• _GIVEN PROBLEM 1_: Update the records between the line holding "Identify features in" and the end of the records, inclusive, replacing "aerial image" with "overhead photo" and keeping everything else unchanged. Leave the pictures out of your answer.

• _PAGE_:
------------------------------------------------------------

Professor Tim Sparks, the trust’s nature advisor says by recording what we see we can help chart the climate’s impact. “Autumn is the best season to get out and make the most of our trees and woods, the beautiful reds, browns and golds are an awe-inspiring sight. We’re calling for the public to help us record the changing seasons, which helps inform scientists about the effects of climate change on our native flora and fauna.”

Encouraging families, walkers, cyclists and tourists to make the most of it all is only natural, says John O’Keefe of Scottish Natural Heritage, which runs an outdoor diary website listing autumn countryside events in association with the Forestry Commission (www.outdoor-diary.info). “Money is tight but families can enjoy the autumn colours without having to drive long distances or spend money when they get there. Autumn is free,” he says.

------------------------------------------------------------

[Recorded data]
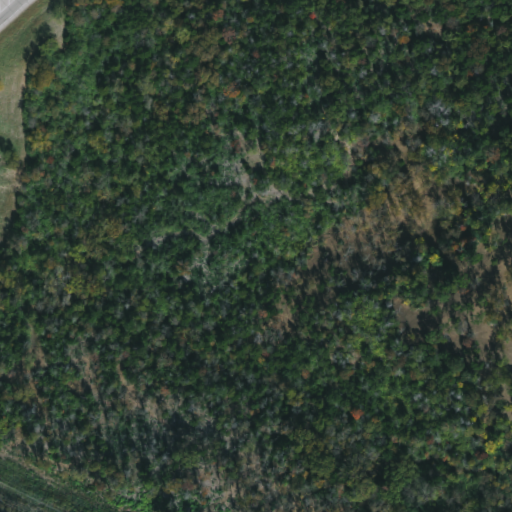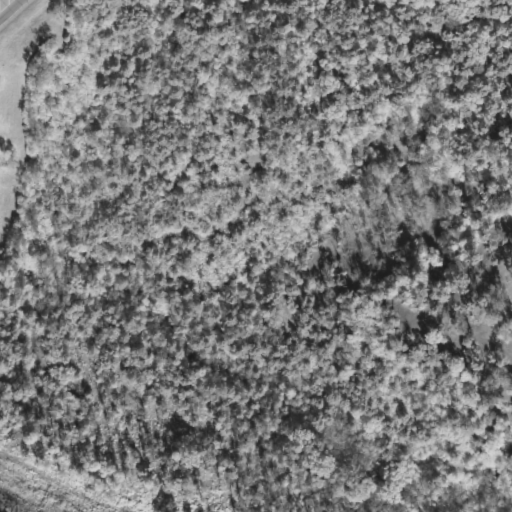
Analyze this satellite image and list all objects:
road: (9, 8)
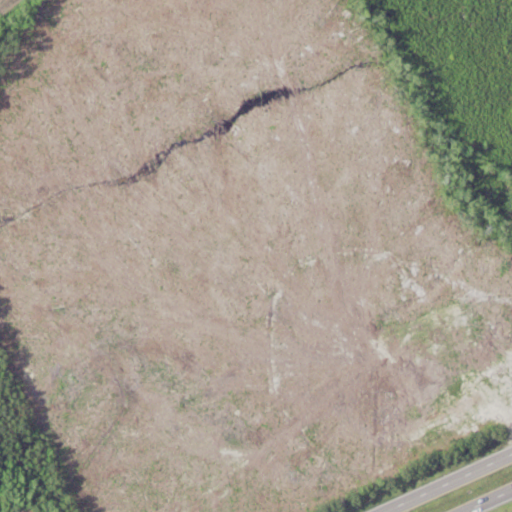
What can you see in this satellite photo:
road: (443, 481)
road: (485, 499)
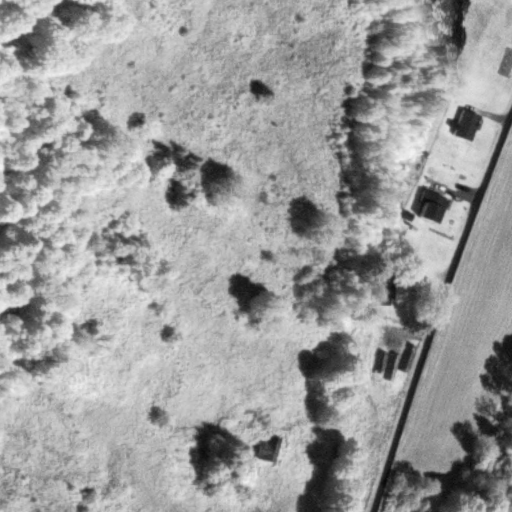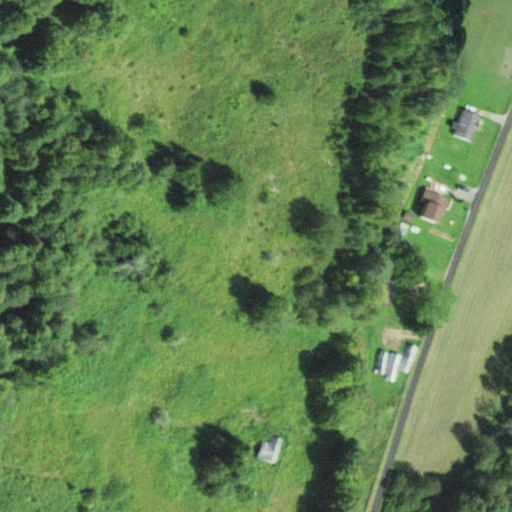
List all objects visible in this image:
building: (466, 126)
building: (431, 208)
building: (399, 245)
building: (385, 290)
road: (441, 309)
building: (267, 450)
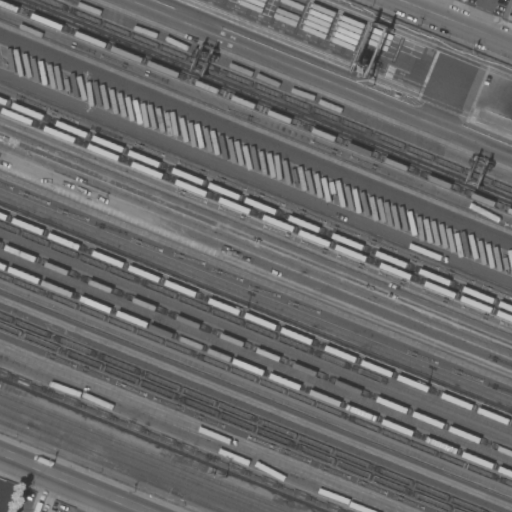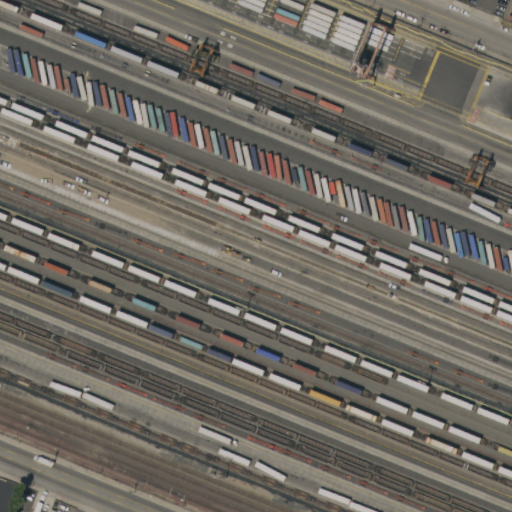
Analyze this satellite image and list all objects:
road: (463, 4)
road: (456, 21)
road: (320, 78)
railway: (278, 94)
railway: (255, 105)
railway: (256, 203)
railway: (255, 212)
railway: (256, 246)
railway: (255, 296)
railway: (256, 317)
railway: (256, 326)
railway: (256, 336)
railway: (256, 347)
railway: (255, 359)
railway: (255, 367)
railway: (255, 377)
railway: (255, 390)
railway: (255, 397)
railway: (239, 415)
railway: (22, 419)
railway: (224, 419)
railway: (173, 440)
railway: (146, 452)
railway: (83, 454)
railway: (135, 457)
railway: (105, 458)
railway: (145, 470)
railway: (73, 481)
road: (71, 483)
road: (1, 492)
railway: (196, 500)
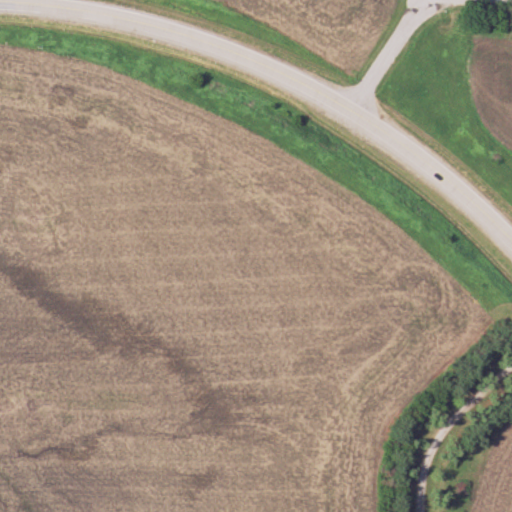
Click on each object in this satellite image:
road: (400, 46)
road: (278, 68)
road: (443, 425)
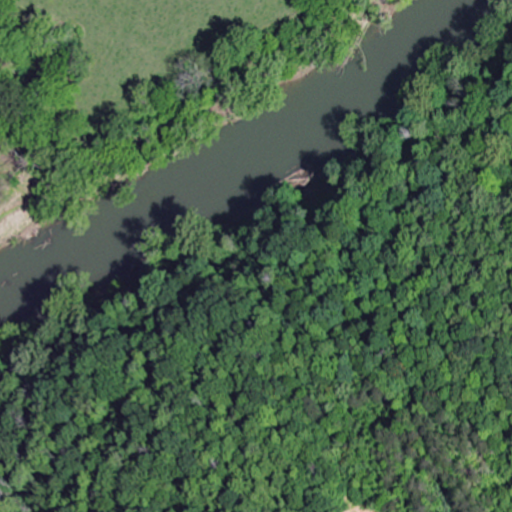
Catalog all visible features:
river: (260, 179)
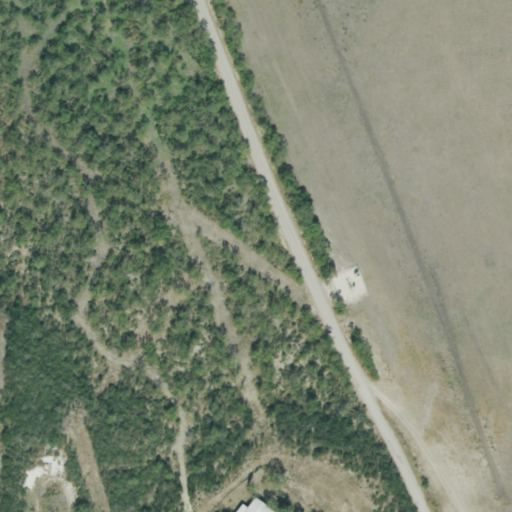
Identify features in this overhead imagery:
road: (300, 260)
building: (254, 506)
building: (253, 507)
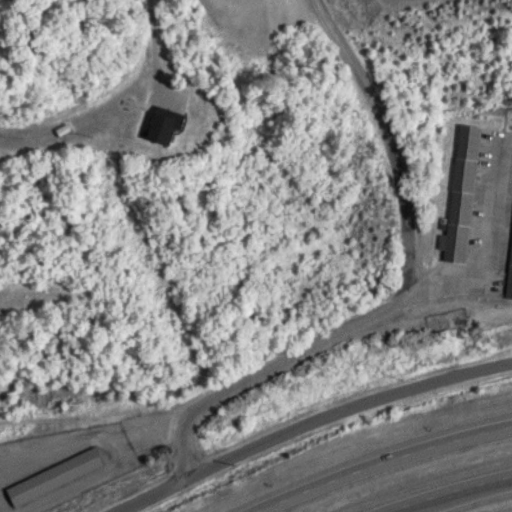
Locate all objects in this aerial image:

------------------------------------------------------------

• _GIVEN PROBLEM 2_: Which groups of people does the passage about autumn say should be encouraged to make the most of it all?

• _SOLUTION 1_:
Identify features in this overhead imagery:
road: (300, 260)
building: (254, 506)
building: (253, 507)
Locate all objects in this overhead photo:

• _SOLUTION 2_: Families, walkers, cyclists and tourists.